SELECTED TEXT:

Your email marketing success or failure can come down to many little details. One of those details is having a simple, professional, branded email signature for each sales person at the bottom of each message.
I was recently spinning up a new marketing automation platform for a client and here are some tips.
1. Start with a good free HTML email signature generator
There may be an HTML email signature generator provided by your email marketing or marketing automation platform, so use that if there’s one available. I’m currently using Salesforce Account Engagement (formerly known as Pardot — I will refer to it as Pardot for the remainder of this post). Sadly, Pardot does not have an HTML signature generator, so I just googled “free HTML signature generator” and chose one I trusted. I chose the excellent HubSpot Email Signature Template generator because I figured HubSpot is reputable and they already have my marketing information so entering my info into their tool will have zero impact on the volume of marketing messages I already get in my inbox.

The HubSpot tool is form-based and it quickly ingests your contact details and accepts your links for graphics (head shot, company logo, etc.). It offers you several attractive layout templates to choose from. Within a few minutes it spits out your professional looking template including the code you can copy/paste into your marketing solution. HubSpot even emails you a link to the code.
2. Paste the code into your Marketing Automation solution
Most Marketing Automation solutions (including Pardot) let you define a signature file for each user. That way when you send emails “from” the sales team members, their email signature can be easily inserted at the end of each email as a merge field. In Pardot, under Admin / User Management, you are able to specify the signature for each user.

3. Pro Tip: clean up the HTML code
The problem with using a free HTML generator is the code it generates can be a little junky. And junky code in your emails can cause problems including poor/slow deliverability, triggering spam filters, and slow load times. Here are some examples of how I cleaned up the code:
- Add your corporate fonts to the style tags of the HTML code. Otherwise you will be stuck with some boring standard font that doesn’t match the font in the body of your email.

DATA FOR ANALYSIS:
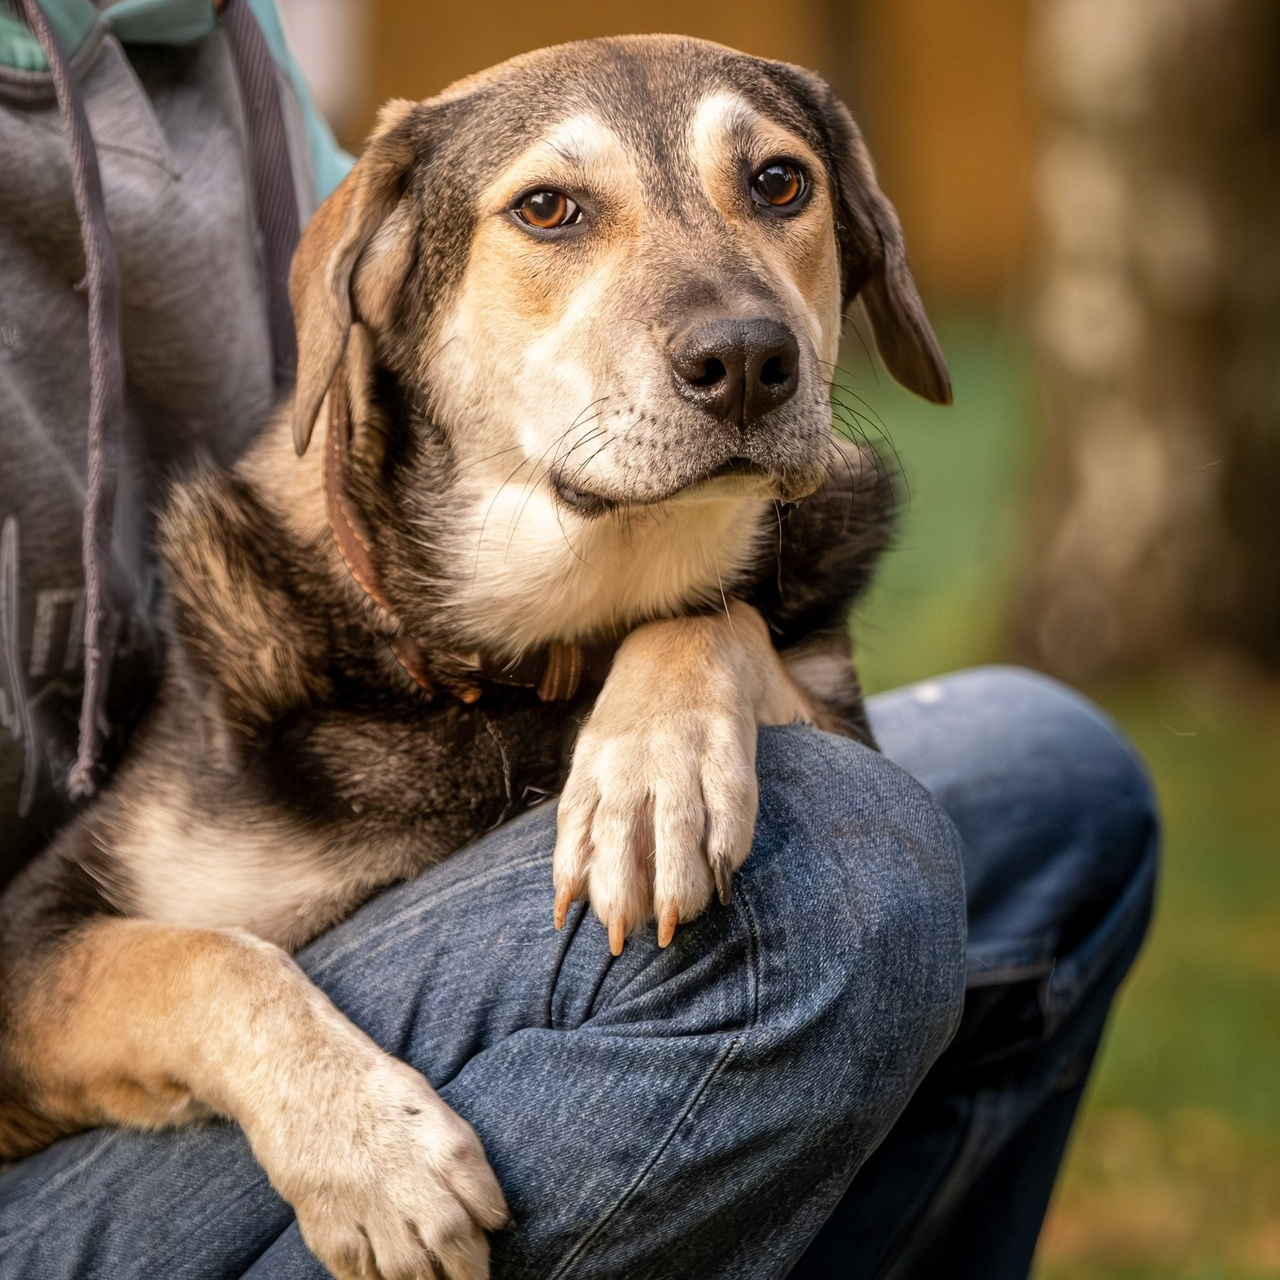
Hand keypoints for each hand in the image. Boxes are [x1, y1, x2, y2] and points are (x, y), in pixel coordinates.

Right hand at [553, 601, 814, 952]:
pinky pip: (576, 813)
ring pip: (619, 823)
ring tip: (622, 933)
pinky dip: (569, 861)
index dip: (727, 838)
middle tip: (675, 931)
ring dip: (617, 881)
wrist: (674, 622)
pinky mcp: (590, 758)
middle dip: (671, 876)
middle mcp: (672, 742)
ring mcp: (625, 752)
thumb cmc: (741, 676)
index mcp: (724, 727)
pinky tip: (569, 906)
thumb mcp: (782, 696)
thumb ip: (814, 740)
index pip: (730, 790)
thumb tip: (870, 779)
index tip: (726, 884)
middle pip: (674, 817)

==

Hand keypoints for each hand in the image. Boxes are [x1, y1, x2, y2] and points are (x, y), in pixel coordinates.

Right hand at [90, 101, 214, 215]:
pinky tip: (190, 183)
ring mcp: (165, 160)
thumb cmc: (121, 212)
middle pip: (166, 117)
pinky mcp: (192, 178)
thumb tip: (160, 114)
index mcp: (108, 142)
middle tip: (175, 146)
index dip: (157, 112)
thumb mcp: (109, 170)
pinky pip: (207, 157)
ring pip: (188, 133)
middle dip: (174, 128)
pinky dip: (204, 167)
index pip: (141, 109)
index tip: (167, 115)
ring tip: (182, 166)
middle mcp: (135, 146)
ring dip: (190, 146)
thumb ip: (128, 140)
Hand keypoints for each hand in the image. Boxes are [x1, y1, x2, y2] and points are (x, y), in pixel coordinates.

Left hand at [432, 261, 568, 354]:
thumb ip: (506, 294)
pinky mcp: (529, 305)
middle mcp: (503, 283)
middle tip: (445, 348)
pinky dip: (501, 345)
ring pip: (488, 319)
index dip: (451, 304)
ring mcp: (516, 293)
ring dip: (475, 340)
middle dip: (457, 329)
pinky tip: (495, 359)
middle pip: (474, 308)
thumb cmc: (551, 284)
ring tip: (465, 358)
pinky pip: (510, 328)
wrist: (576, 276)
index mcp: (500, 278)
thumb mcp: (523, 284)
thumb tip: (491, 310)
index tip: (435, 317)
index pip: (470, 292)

EXERCISE 1:
Swap "details" for "particulars" and repeat the email signature post, everything from "Your email marketing success" down to "of each message.".
EXERCISE 2:
Answer these questions about the email signature post:
(a) What is the current name of the platform formerly known as Pardot?
(b) Where in Pardot can you specify each user's signature?
(c) What does HubSpot email you after the signature is generated?
EXERCISE 3:
According to the email signature post, what problems can junky code in your emails cause? List them all.

EXPECTED OUTPUT 1:
Your email marketing success or failure can come down to many little particulars. One of those particulars is having a simple, professional, branded email signature for each sales person at the bottom of each message.

EXPECTED OUTPUT 2:
(a) Salesforce Account Engagement
(b) Under Admin / User Management
(c) A link to the code

EXPECTED OUTPUT 3:
- Poor/slow deliverability
- Triggering spam filters
- Slow load times